WHAT YOU NEED TO DO: From the records that follow, give the number of lines that include the word "canopy", with no further words.

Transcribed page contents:

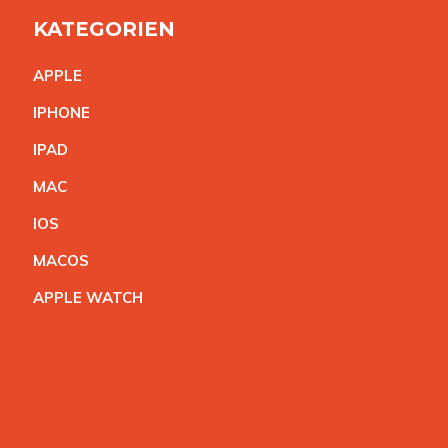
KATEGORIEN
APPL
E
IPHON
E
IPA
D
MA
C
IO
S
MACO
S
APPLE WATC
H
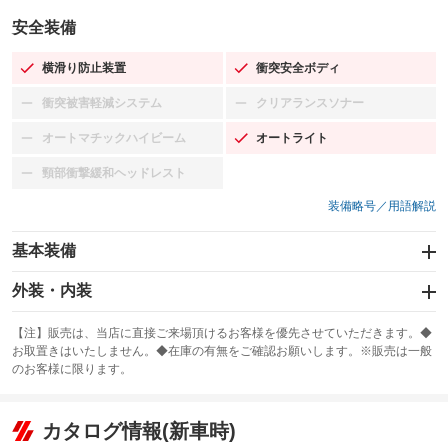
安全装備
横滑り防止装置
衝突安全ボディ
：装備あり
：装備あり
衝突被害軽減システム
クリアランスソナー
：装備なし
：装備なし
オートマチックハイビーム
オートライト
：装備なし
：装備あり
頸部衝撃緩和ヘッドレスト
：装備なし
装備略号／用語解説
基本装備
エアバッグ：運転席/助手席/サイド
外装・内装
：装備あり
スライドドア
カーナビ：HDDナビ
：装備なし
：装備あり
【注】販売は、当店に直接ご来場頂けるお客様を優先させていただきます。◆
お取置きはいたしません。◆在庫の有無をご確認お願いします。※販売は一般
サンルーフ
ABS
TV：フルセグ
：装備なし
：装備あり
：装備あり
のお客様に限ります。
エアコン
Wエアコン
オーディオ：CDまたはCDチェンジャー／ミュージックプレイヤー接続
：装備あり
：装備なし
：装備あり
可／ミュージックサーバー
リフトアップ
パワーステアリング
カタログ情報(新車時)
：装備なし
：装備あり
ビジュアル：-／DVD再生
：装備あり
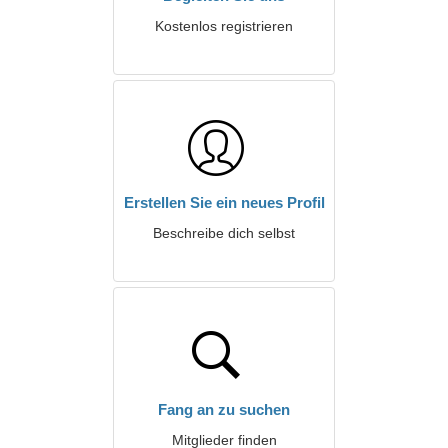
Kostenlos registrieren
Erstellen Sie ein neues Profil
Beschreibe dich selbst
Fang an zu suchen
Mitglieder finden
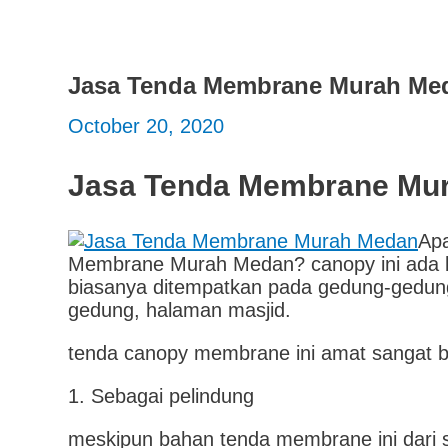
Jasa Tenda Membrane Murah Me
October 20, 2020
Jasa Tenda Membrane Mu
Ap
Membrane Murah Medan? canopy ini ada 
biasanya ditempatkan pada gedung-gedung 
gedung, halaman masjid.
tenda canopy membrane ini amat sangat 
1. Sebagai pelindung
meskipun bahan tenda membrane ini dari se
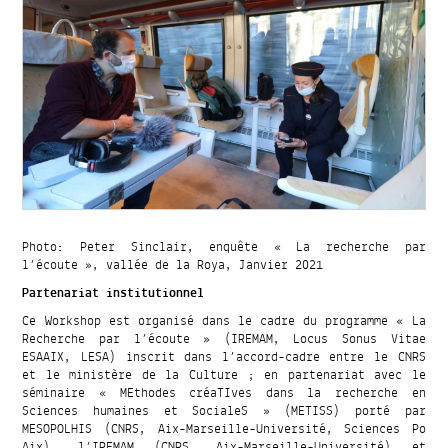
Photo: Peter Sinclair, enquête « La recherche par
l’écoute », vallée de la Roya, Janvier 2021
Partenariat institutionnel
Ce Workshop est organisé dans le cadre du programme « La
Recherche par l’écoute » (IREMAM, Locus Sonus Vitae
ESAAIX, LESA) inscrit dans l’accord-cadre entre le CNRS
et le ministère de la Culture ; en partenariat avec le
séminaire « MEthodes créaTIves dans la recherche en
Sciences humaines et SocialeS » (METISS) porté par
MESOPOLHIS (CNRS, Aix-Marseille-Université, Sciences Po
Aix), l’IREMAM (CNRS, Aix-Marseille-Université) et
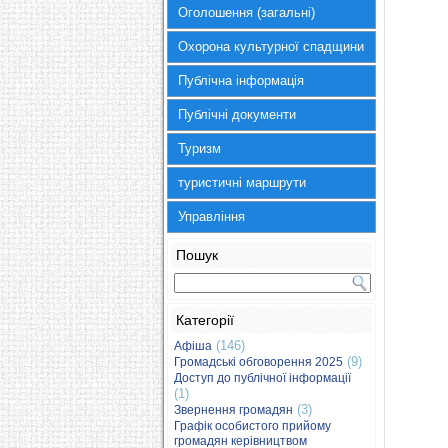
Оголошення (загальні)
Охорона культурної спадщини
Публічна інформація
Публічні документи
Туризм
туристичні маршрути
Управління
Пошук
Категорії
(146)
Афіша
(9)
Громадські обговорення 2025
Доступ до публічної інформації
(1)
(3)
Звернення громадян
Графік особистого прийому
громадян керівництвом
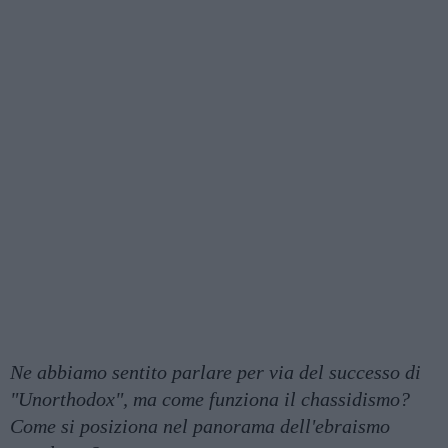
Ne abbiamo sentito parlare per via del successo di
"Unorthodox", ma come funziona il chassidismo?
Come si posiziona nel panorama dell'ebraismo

OUTPUT BELOW: 2